特に嗜好性や価値観のセグメントをベースに作った際は、戦略上のイシューとの紐づけ(戦略性)とスローガン化が戦略遂行のKSFとなってきます。
このような観点を大切にしながら、最適なセグメントを探索していきます。実際は相当数のトライ&エラーの繰り返しですが、セグメンテーションは戦略の肝です。ですから、アナリストには大きなスキームから細部の分析業務まで、しっかりと監修し品質を担保していくことが求められるのと同時に、現場感を持つことも求められていると感じています。
3.脱最大公約数へ。多様なお客様ニーズに寄り添うために。
ファネル分析はとてもわかりやすく、最近ではオーソドックスな分析として扱われていますが、ファネルを見誤るとそれ自体がサービス成長の制約となってしまうこともあります。
先ほどのサービスとは異なる事例なのですが、あるサービスでカスタマーの導線をコホート分析で可視化していきました。
具体的には決定木分析などを用いてファネル間移行のKSFを探索していったのですが、分析を進めていくうちに、操作説明を通り越して自分なりに色々とサービスを触ってみた人の方がその後アクティブ化しやすいことがわかりました。
当初は登録→操作説明(チュートリアル)→アクティベーション・・・という流れであるという仮説を立てていたのですが、仮説と異なる結果となりました。
このサービスは立ち上げて間もないフェーズだったのですが、分析を進めて行くと、さきほどの結果はイノベーター気質のカスタマーが多いという立ち上げ期特有の要因が影響していることもわかりました。
更に、アクティブ化するまでの流れを分類(セグメント化)していくと、自分流に操作しながら覚えたい人と、ちゃんと説明を受けた上で操作したい人とで組むべきファネルやKPIに至るまでの中間指標が異なるということもわかりました。

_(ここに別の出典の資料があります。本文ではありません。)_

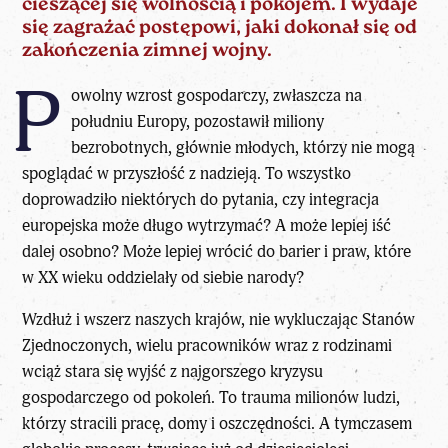
cieszącej się wolnością i pokojem. I wydaje
się zagrażać postępowi, jaki dokonał się od
zakończenia zimnej wojny.
P
owolny wzrost gospodarczy, zwłaszcza na
południu Europy, pozostawił miliony
bezrobotnych, głównie młodych, którzy nie mogą
spoglądać w przyszłość z nadzieją. To wszystko
doprowadziło niektórych do pytania, czy integracja
europejska może długo wytrzymać? A może lepiej iść
dalej osobno? Może lepiej wrócić do barier i praw, które
w XX wieku oddzielały od siebie narody?
Wzdłuż i wszerz naszych krajów, nie wykluczając Stanów
Zjednoczonych, wielu pracowników wraz z rodzinami
wciąż stara się wyjść z najgorszego kryzysu
gospodarczego od pokoleń. To trauma milionów ludzi,
którzy stracili pracę, domy i oszczędności. A tymczasem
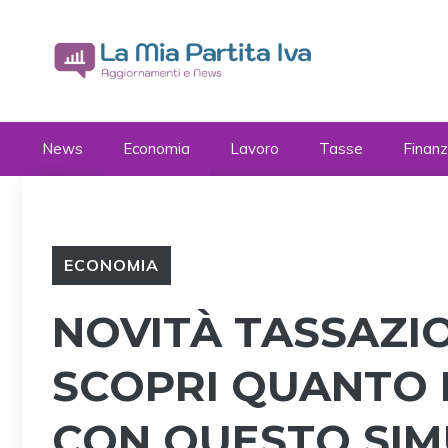
Vai
al
contenuto
News
Economia
Lavoro
Tasse
Finan
ECONOMIA
NOVITÀ TASSAZIO
SCOPRI QUANTO 
CON QUESTO SI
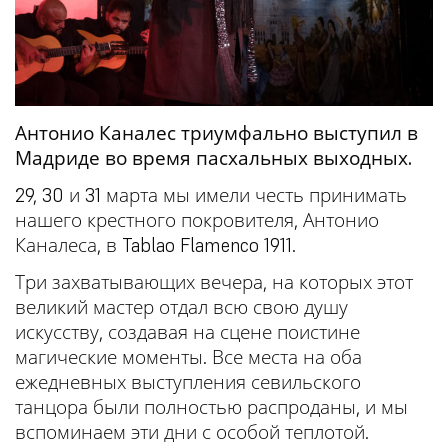
Антонио Каналес триумфально выступил в
Мадриде во время пасхальных выходных.
29, 30 и 31 марта мы имели честь принимать
нашего крестного покровителя, Антонио
Каналеса, в Tablao Flamenco 1911.
Три захватывающих вечера, на которых этот
великий мастер отдал всю свою душу
искусству, создавая на сцене поистине
магические моменты. Все места на оба
ежедневных выступления севильского
танцора были полностью распроданы, и мы
вспоминаем эти дни с особой теплотой.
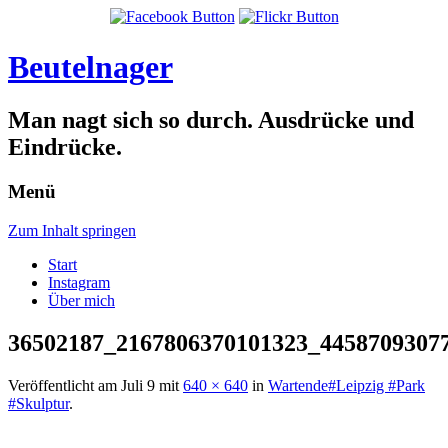
Beutelnager
Man nagt sich so durch. Ausdrücke und
Eindrücke.
Menü
Zum Inhalt springen
Start
Instagram
Über mich
36502187_2167806370101323_4458709307
Veröffentlicht am
Juli 9
mit
640 × 640
in
Wartende#Leipzig #Park
#Skulptur
.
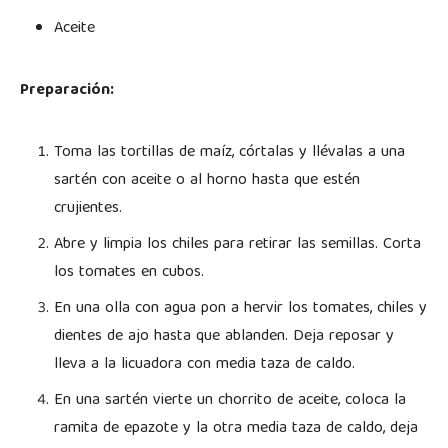
Aceite
Preparación:
Toma las tortillas de maíz, córtalas y llévalas a una
sartén con aceite o al horno hasta que estén
crujientes.
Abre y limpia los chiles para retirar las semillas. Corta
los tomates en cubos.
En una olla con agua pon a hervir los tomates, chiles y
dientes de ajo hasta que ablanden. Deja reposar y
lleva a la licuadora con media taza de caldo.
En una sartén vierte un chorrito de aceite, coloca la
ramita de epazote y la otra media taza de caldo, deja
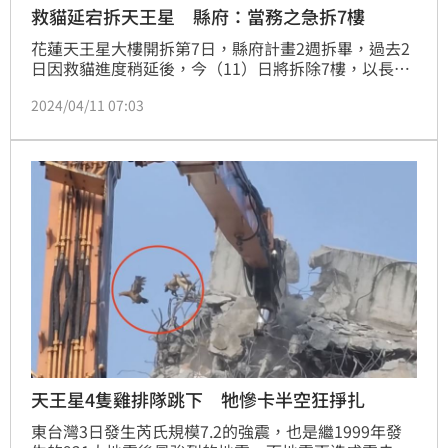
救貓延宕拆天王星 縣府：當務之急拆7樓
花蓮天王星大樓開拆第7日，縣府計畫2週拆畢，過去2
日因救貓進度稍延後，今（11）日將拆除7樓，以長臂
大鋼牙前後開攻加快速度；公共安全是當務之急，只能
2024/04/11 07:03
邊拆邊留意大樓內貓咪。
天王星4隻雞排隊跳下 牠慘卡半空狂掙扎
東台灣3日發生芮氏規模7.2的強震，也是繼1999年發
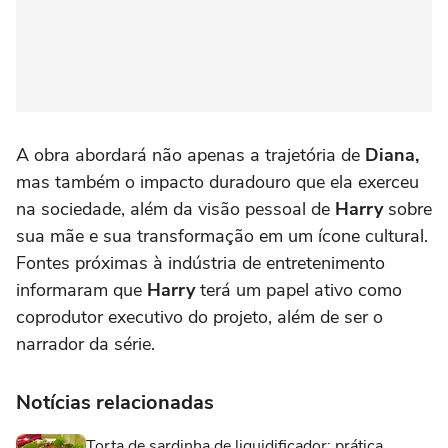
A obra abordará não apenas a trajetória de
Diana,
mas também o impacto duradouro que ela exerceu
na sociedade, além da visão pessoal de
Harry
sobre
sua mãe e sua transformação em um ícone cultural.
Fontes próximas à indústria de entretenimento
informaram que
Harry
terá um papel ativo como
coprodutor executivo do projeto, além de ser o
narrador da série.
Notícias relacionadas
Torta de sardinha de liquidificador: prática,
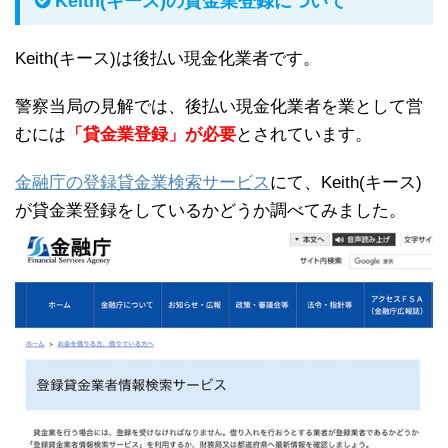
Keith(キース)の貸金業登録について
Keith(キース)は後払い現金化業者です。
警察当局の見解では、後払い現金化業者を業として営
むには
「貸金業登録」が必要
とされています。
金融庁の登録貸金業検索サービス
にて、Keith(キース)
が貸金業登録をしているかどうか調べてみました。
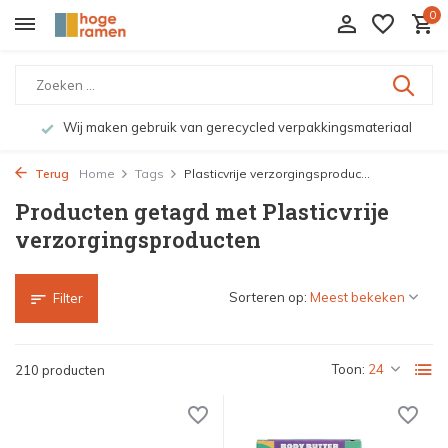
0
riaal
Bekijk de producten live in onze winkel in Deventer
Terug
Home
Tags
Plasticvrije verzorgingsproduc...
Producten getagd met Plasticvrije
verzorgingsproducten
Sorteren op:
Filter
Toon:
210 producten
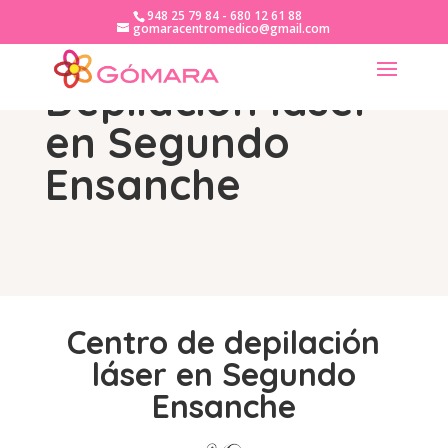
948 25 79 84 - 680 12 61 88
gomaracentromedico@gmail.com
Depilación láser
en Segundo
Ensanche
Centro de depilación
láser en Segundo
Ensanche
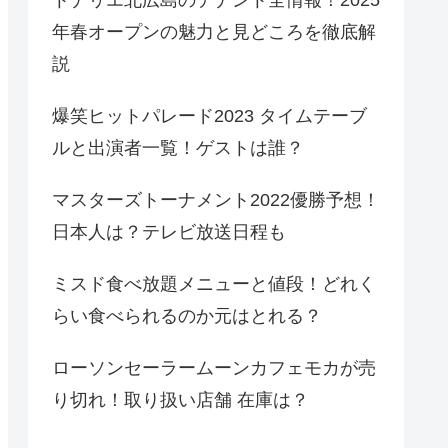
年春オープンの魅力と見どころを徹底解
説
爆笑ヒットパレード2023 タイムテーブ
ルと出演者一覧！ゲストは誰？
マスターズトーナメント2022優勝予想！
日本人は？テレビ放送日程も
ミスド食べ放題メニューと値段！どれく
らい食べられるのか元はとれる？
ローソンセーラームーンカフェモカが売
り切れ！取り扱い店舗 在庫は？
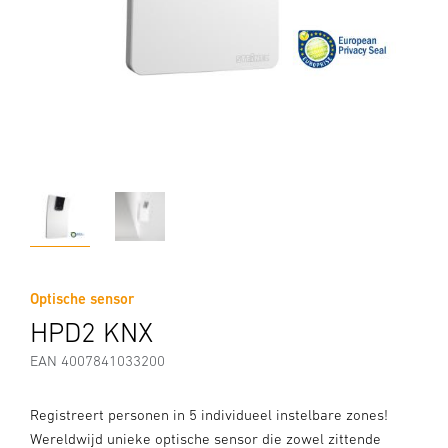
Optische sensor
HPD2 KNX
EAN 4007841033200
Registreert personen in 5 individueel instelbare zones!
Wereldwijd unieke optische sensor die zowel zittende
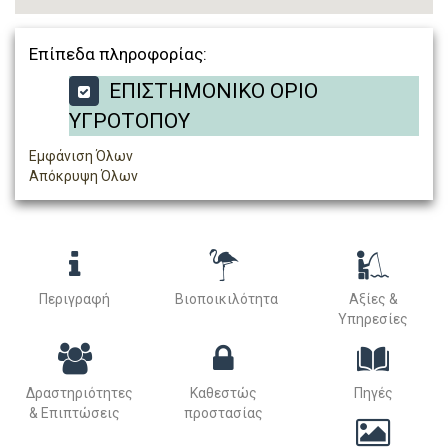
Επίπεδα πληροφορίας:
ΕΠΙΣΤΗΜΟΝΙΚΟ ΟΡΙΟ
ΥΓΡΟΤΟΠΟΥ
Εμφάνιση Όλων
Απόκρυψη Όλων
Περιγραφή
Βιοποικιλότητα
Αξίες &
Υπηρεσίες
Δραστηριότητες
Καθεστώς
Πηγές
& Επιπτώσεις
προστασίας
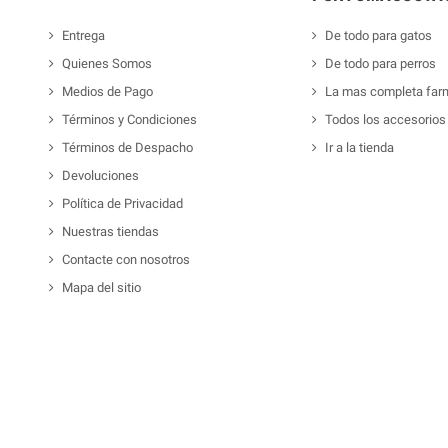
Entrega
De todo para gatos
Quienes Somos
De todo para perros
Medios de Pago
La mas completa far
Términos y Condiciones
Todos los accesorios
Términos de Despacho
Ir a la tienda
Devoluciones
Política de Privacidad
Nuestras tiendas
Contacte con nosotros
Mapa del sitio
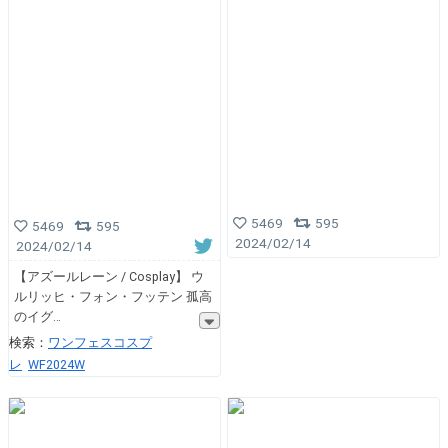
5469
595
5469
595
2024/02/14
2024/02/14
【アズールレーン / Cosplay】 ウ
ルリッヒ・フォン・フッテン 孤高
のイグ
検索：
ワンフェスコスプ
レ
WF2024W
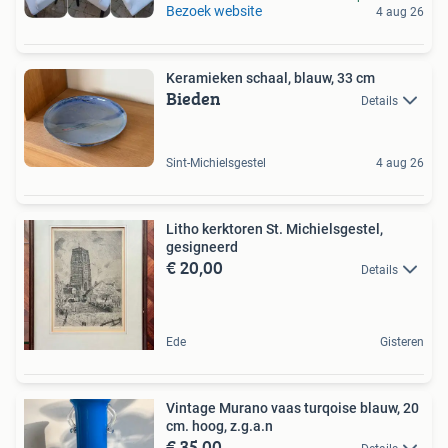
Bezoek website
4 aug 26
Keramieken schaal, blauw, 33 cm
Bieden
Details
Sint-Michielsgestel
4 aug 26
Litho kerktoren St. Michielsgestel,
gesigneerd
€ 20,00
Details
Ede
Gisteren
Vintage Murano vaas turqoise blauw, 20
cm. hoog, z.g.a.n
€ 35,00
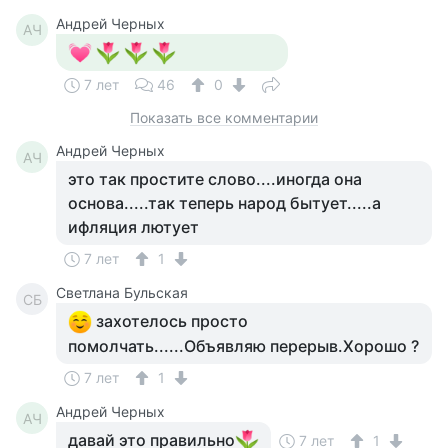
Андрей Черных
АЧ
7 лет
46
0
Показать все комментарии
Андрей Черных
АЧ
это так простите слово....иногда она
основа.....так теперь народ бытует.....а
ифляция лютует
7 лет
1
Светлана Бульская
СБ
захотелось просто
помолчать......Объявляю перерыв.Хорошо ?
7 лет
1
Андрей Черных
АЧ
давай это правильно
7 лет
1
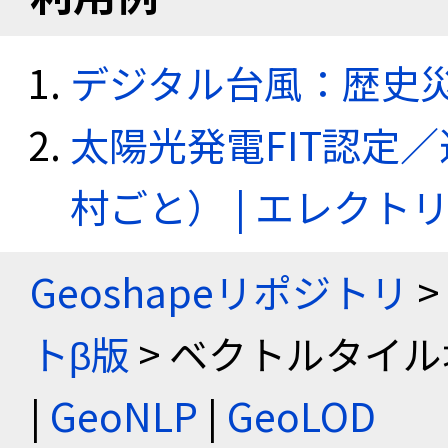
デジタル台風：歴史
太陽光発電FIT認定
村ごと） | エレク
Geoshapeリポジトリ
>
トβ版
> ベクトルタイル
|
GeoNLP
|
GeoLOD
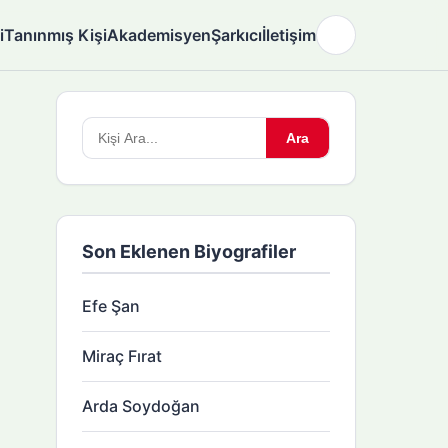
i
Tanınmış Kişi
Akademisyen
Şarkıcı
İletişim
🌙
Arama
Ara
yapın:
Son Eklenen Biyografiler
Efe Şan
Miraç Fırat
Arda Soydoğan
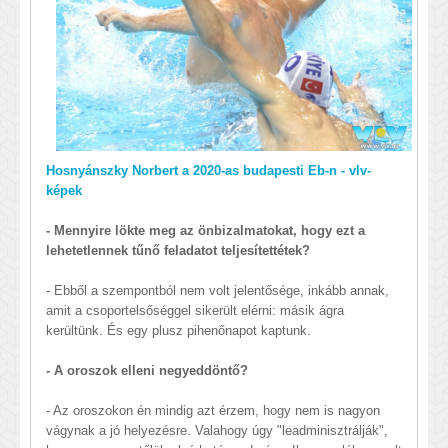
Hosnyánszky Norbert a 2020-as budapesti Eb-n - vlv-
képek
- Mennyire lökte meg az önbizalmatokat, hogy ezt a
lehetetlennek tűnő feladatot teljesítettétek?
- Ebből a szempontból nem volt jelentősége, inkább annak,
amit a csoportelsőséggel sikerült elérni: másik ágra
kerültünk. És egy plusz pihenőnapot kaptunk.
- A oroszok elleni negyeddöntő?
- Az oroszokon én mindig azt érzem, hogy nem is nagyon
vágynak a jó helyezésre. Valahogy úgy "leadminisztrálják",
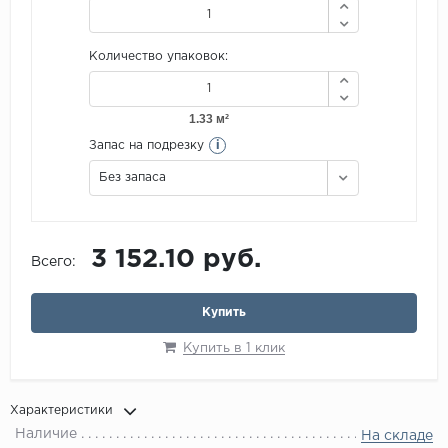
Количество упаковок:
i
Запас на подрезку
Без запаса
3 152.10 руб.
Всего:
Купить
Купить в 1 клик
Характеристики
Наличие
На складе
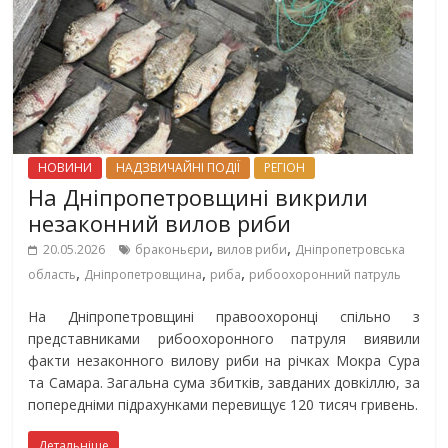
НОВИНИ
НАДЗВИЧАЙНІ ПОДІЇ
РЕГІОН
На Дніпропетровщині викрили
незаконний вилов риби
,
,
20.05.2026
браконьєри
вилов риби
Дніпропетровська
,
,
,
область
Дніпропетровщина
риба
рибоохоронний патруль
На Дніпропетровщині правоохоронці спільно з
представниками рибоохоронного патруля виявили
факти незаконного вилову риби на річках Мокра Сура
та Самара. Загальна сума збитків, завданих довкіллю, за
попередніми підрахунками перевищує 120 тисяч гривень.
Детальніше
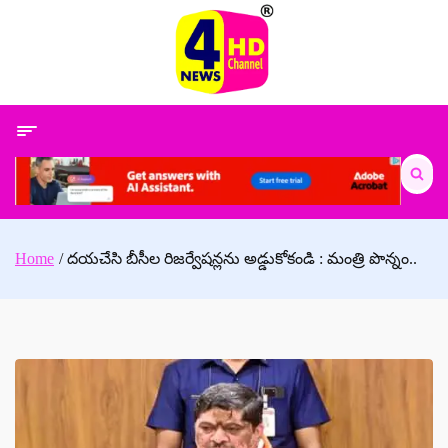
Skip
to
content
Search
for:
Home
దయచేసి బీసీల రిజర్వేషన్లను అడ్డుకోకండి : మంత్రి పొన్నం..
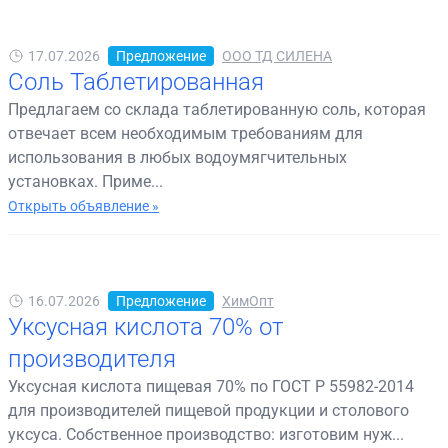
17.07.2026
Предложение
ООО ТД СИЛЕНА
Соль Таблетированная
Предлагаем со склада таблетированную соль, которая
отвечает всем необходимым требованиям для
использования в любых водоумягчительных
установках. Приме...
Открыть объявление »
16.07.2026
Предложение
ХимОпт
Уксусная кислота 70% от
производителя
Уксусная кислота пищевая 70% по ГОСТ Р 55982-2014
для производителей пищевой продукции и столового
уксуса. Собственное производство: изготовим нуж...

サービスの立ち上げ期ではイノベーター気質の人の構成比が高いことが多いのですが、こうしたログをベースにサービスを磨いていくと、この先サービスが市場に浸透していった際にマジョリティとなるであろうカスタマーの期待値からどんどん乖離していく、といった中長期的なリスクがあります。
とはいえ足元では、キャズムを越えるまでは「今目の前にいるお客様」のログをベースにサービスをグロースさせていく必要もあります。
SMTP(Segmentation Multi Targeting Positioning)のスキームを用いることで、短期的なターゲットと中長期的なカスタマーをセグメントに対して、異なるプロダクト設計をしていくことが可能となりこうしたジレンマも解消されるのです。
さて、本日ご紹介した事例は全て実際にリクルートのサービスで行った分析です。
このように、リクルートテクノロジーズには、サービスの主体者としても分析のスペシャリストとしても活躍できる幅広い舞台が用意されています。